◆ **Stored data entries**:
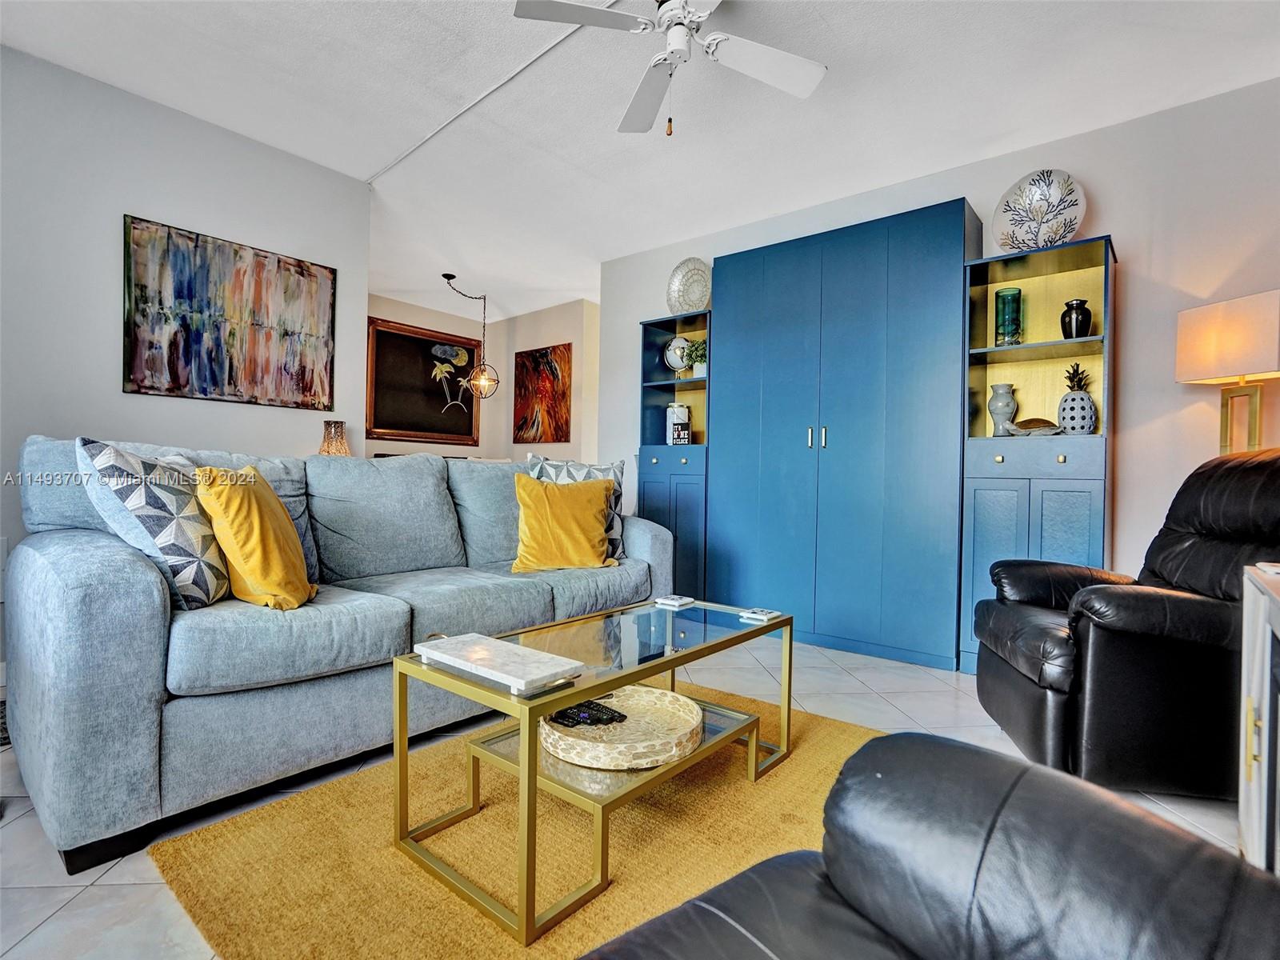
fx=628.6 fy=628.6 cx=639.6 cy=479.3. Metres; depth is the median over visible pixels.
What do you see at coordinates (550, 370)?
red painting
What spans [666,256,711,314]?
decorative plate
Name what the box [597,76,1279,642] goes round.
right wall
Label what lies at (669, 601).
coaster
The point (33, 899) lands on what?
floor
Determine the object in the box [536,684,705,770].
woven tray
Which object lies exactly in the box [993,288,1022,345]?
green glass vase
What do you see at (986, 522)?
bookcase
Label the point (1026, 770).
leather armchair
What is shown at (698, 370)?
potted plant
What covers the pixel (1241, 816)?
white cabinet
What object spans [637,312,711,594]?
blue cabinet
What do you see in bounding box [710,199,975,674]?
blue cabinet
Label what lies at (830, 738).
rug
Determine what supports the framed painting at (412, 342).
attached to the far wall at (481, 447)
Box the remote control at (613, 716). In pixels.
[548,699,627,728]
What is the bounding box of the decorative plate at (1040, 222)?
[992,168,1087,252]
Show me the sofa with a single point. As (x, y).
(134, 587)
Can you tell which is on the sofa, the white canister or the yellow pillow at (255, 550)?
the yellow pillow at (255, 550)
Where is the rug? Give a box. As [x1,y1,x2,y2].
[147,676,887,959]
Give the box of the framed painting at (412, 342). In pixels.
[366,316,481,446]
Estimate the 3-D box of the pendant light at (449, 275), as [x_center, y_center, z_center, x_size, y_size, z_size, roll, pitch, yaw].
[-1.462,-1.226,5.450,0.446,1.077,0.459,1,0,39]
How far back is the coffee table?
1.51 m
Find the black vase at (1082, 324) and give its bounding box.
[1060,299,1092,338]
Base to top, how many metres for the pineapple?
0.365 m
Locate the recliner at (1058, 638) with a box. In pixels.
[972,447,1279,797]
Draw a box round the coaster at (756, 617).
[737,607,780,622]
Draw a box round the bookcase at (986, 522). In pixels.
[960,233,1115,674]
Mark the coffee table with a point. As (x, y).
(674, 660)
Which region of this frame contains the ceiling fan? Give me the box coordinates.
[509,0,827,136]
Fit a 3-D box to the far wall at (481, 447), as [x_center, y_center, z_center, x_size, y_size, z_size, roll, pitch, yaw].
[-2.423,-0.485,6.169,0.118,2.605,2.722,1,0,39]
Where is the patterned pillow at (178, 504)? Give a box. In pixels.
[76,439,231,608]
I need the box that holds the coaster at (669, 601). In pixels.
[654,593,695,607]
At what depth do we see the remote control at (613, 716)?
1.63 m
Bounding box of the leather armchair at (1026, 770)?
[574,731,1279,959]
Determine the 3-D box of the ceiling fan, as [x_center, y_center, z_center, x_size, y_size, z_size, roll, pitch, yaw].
[0.152,-1.463,2.122,0.969,0.546,0.968,1,0,-23]
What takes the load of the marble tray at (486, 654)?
on the coffee table
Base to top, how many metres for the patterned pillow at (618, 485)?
0.455 m
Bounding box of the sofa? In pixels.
[0,433,673,871]
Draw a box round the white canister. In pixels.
[665,404,691,446]
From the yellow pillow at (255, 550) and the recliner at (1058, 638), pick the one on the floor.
the recliner at (1058, 638)
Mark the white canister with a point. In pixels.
(682, 415)
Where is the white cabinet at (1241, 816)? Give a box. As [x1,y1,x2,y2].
[1237,560,1279,874]
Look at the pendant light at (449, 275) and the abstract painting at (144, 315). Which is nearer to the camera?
the abstract painting at (144, 315)
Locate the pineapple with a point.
(1066, 402)
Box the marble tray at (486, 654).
[413,632,583,694]
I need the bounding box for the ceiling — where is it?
[0,0,1279,315]
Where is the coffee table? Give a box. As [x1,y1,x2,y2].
[390,595,795,943]
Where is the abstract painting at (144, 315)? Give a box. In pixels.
[121,215,339,410]
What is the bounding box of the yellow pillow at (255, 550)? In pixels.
[194,465,317,610]
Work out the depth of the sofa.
1.75 m
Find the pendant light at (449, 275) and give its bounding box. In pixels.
[438,268,500,399]
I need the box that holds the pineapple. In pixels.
[1056,361,1097,434]
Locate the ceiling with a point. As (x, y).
(364, 157)
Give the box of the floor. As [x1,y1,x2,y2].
[0,625,1279,959]
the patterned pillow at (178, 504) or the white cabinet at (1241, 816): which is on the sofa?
the patterned pillow at (178, 504)
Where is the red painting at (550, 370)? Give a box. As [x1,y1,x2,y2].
[512,344,571,443]
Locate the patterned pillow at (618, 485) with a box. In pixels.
[524,453,627,560]
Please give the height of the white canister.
0.301 m
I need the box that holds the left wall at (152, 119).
[0,41,367,674]
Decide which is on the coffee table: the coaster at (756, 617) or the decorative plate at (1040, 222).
the coaster at (756, 617)
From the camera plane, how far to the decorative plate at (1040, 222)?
3.03 m
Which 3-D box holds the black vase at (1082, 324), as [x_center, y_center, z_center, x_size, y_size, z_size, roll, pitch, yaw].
[2.048,-0.735,2.955,0.131,0.198,0.130,1,0,39]
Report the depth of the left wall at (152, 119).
2.85 m
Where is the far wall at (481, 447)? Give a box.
[369,292,503,459]
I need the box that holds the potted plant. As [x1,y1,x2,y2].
[682,338,707,375]
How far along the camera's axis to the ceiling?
2.81 m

◆ **Problem requirements**: The copy you return must match the records above exactly, minus any images.

◆ **Task response**:
fx=628.6 fy=628.6 cx=639.6 cy=479.3. Metres; depth is the median over visible pixels.
What do you see at coordinates (550, 370)?
red painting
What spans [666,256,711,314]?
decorative plate
Name what the box [597,76,1279,642] goes round.
right wall
Label what lies at (669, 601).
coaster
The point (33, 899) lands on what?
floor
Determine the object in the box [536,684,705,770].
woven tray
Which object lies exactly in the box [993,288,1022,345]?
green glass vase
What do you see at (986, 522)?
bookcase
Label the point (1026, 770).
leather armchair
What is shown at (698, 370)?
potted plant
What covers the pixel (1241, 816)?
white cabinet
What object spans [637,312,711,594]?
blue cabinet
What do you see in bounding box [710,199,975,674]?
blue cabinet
Label what lies at (830, 738).
rug
Determine what supports the framed painting at (412, 342).
attached to the far wall at (481, 447)
Box the remote control at (613, 716). In pixels.
[548,699,627,728]
What is the bounding box of the decorative plate at (1040, 222)?
[992,168,1087,252]
Show me the sofa with a single point. As (x, y).
(134, 587)
Can you tell which is on the sofa, the white canister or the yellow pillow at (255, 550)?
the yellow pillow at (255, 550)
Where is the rug? Give a box. As [x1,y1,x2,y2].
[147,676,887,959]
Give the box of the framed painting at (412, 342). In pixels.
[366,316,481,446]
Estimate the 3-D box of the pendant light at (449, 275), as [x_center, y_center, z_center, x_size, y_size, z_size, roll, pitch, yaw].
[-1.462,-1.226,5.450,0.446,1.077,0.459,1,0,39]
How far back is the coffee table?
1.51 m
Find the black vase at (1082, 324) and give its bounding box.
[1060,299,1092,338]
Base to top, how many metres for the pineapple?
0.365 m
Locate the recliner at (1058, 638) with a box. In pixels.
[972,447,1279,797]
Draw a box round the coaster at (756, 617).
[737,607,780,622]
Draw a box round the bookcase at (986, 522). In pixels.
[960,233,1115,674]
Mark the coffee table with a point. As (x, y).
(674, 660)
Which region of this frame contains the ceiling fan? Give me the box coordinates.
[509,0,827,136]
Fit a 3-D box to the far wall at (481, 447), as [x_center, y_center, z_center, x_size, y_size, z_size, roll, pitch, yaw].
[-2.423,-0.485,6.169,0.118,2.605,2.722,1,0,39]
Where is the patterned pillow at (178, 504)? Give a box. In pixels.
[76,439,231,608]
I need the box that holds the coaster at (669, 601). In pixels.
[654,593,695,607]
At what depth do we see the remote control at (613, 716)?
1.63 m
Bounding box of the leather armchair at (1026, 770)?
[574,731,1279,959]
Determine the 3-D box of the ceiling fan, as [x_center, y_center, z_center, x_size, y_size, z_size, roll, pitch, yaw].
[0.152,-1.463,2.122,0.969,0.546,0.968,1,0,-23]
What takes the load of the marble tray at (486, 654)?
on the coffee table
Base to top, how many metres for the patterned pillow at (618, 485)?
0.455 m
Bounding box of the sofa? In pixels.
[0,433,673,871]
Draw a box round the white canister. In pixels.
[665,404,691,446]
From the yellow pillow at (255, 550) and the recliner at (1058, 638), pick the one on the floor.
the recliner at (1058, 638)
Mark the white canister with a point. In pixels.
(682, 415)
Where is the white cabinet at (1241, 816)? Give a box. As [x1,y1,x2,y2].
[1237,560,1279,874]
Look at the pendant light at (449, 275) and the abstract painting at (144, 315). Which is nearer to the camera?
the abstract painting at (144, 315)
Locate the pineapple with a point.
(1066, 402)
Box the marble tray at (486, 654).
[413,632,583,694]
I need the bounding box for the ceiling — where is it?
[0,0,1279,315]
Where is the coffee table? Give a box. As [x1,y1,x2,y2].
[390,595,795,943]
Where is the abstract painting at (144, 315)? Give a box. In pixels.
[121,215,339,410]
What is the bounding box of the yellow pillow at (255, 550)? In pixels.
[194,465,317,610]
Work out the depth of the sofa.
1.75 m
Find the pendant light at (449, 275) and give its bounding box. In pixels.
[438,268,500,399]
I need the box that holds the pineapple. In pixels.
[1056,361,1097,434]
Locate the ceiling with a point. As (x, y).
(364, 157)
Give the box of the floor. As [x1,y1,x2,y2].
[0,625,1279,959]
the patterned pillow at (178, 504) or the white cabinet at (1241, 816): which is on the sofa?
the patterned pillow at (178, 504)
Where is the red painting at (550, 370)? Give a box. As [x1,y1,x2,y2].
[512,344,571,443]
Locate the patterned pillow at (618, 485) with a box. In pixels.
[524,453,627,560]
Please give the height of the white canister.
0.301 m
I need the box that holds the left wall at (152, 119).
[0,41,367,674]
Decide which is on the coffee table: the coaster at (756, 617) or the decorative plate at (1040, 222).
the coaster at (756, 617)
From the camera plane, how far to the decorative plate at (1040, 222)?
3.03 m
Which 3-D box holds the black vase at (1082, 324), as [x_center, y_center, z_center, x_size, y_size, z_size, roll, pitch, yaw].
[2.048,-0.735,2.955,0.131,0.198,0.130,1,0,39]
Report the depth of the left wall at (152, 119).
2.85 m
Where is the far wall at (481, 447)? Give a box.
[369,292,503,459]
I need the box that holds the potted plant. As [x1,y1,x2,y2].
[682,338,707,375]
How far along the camera's axis to the ceiling?
2.81 m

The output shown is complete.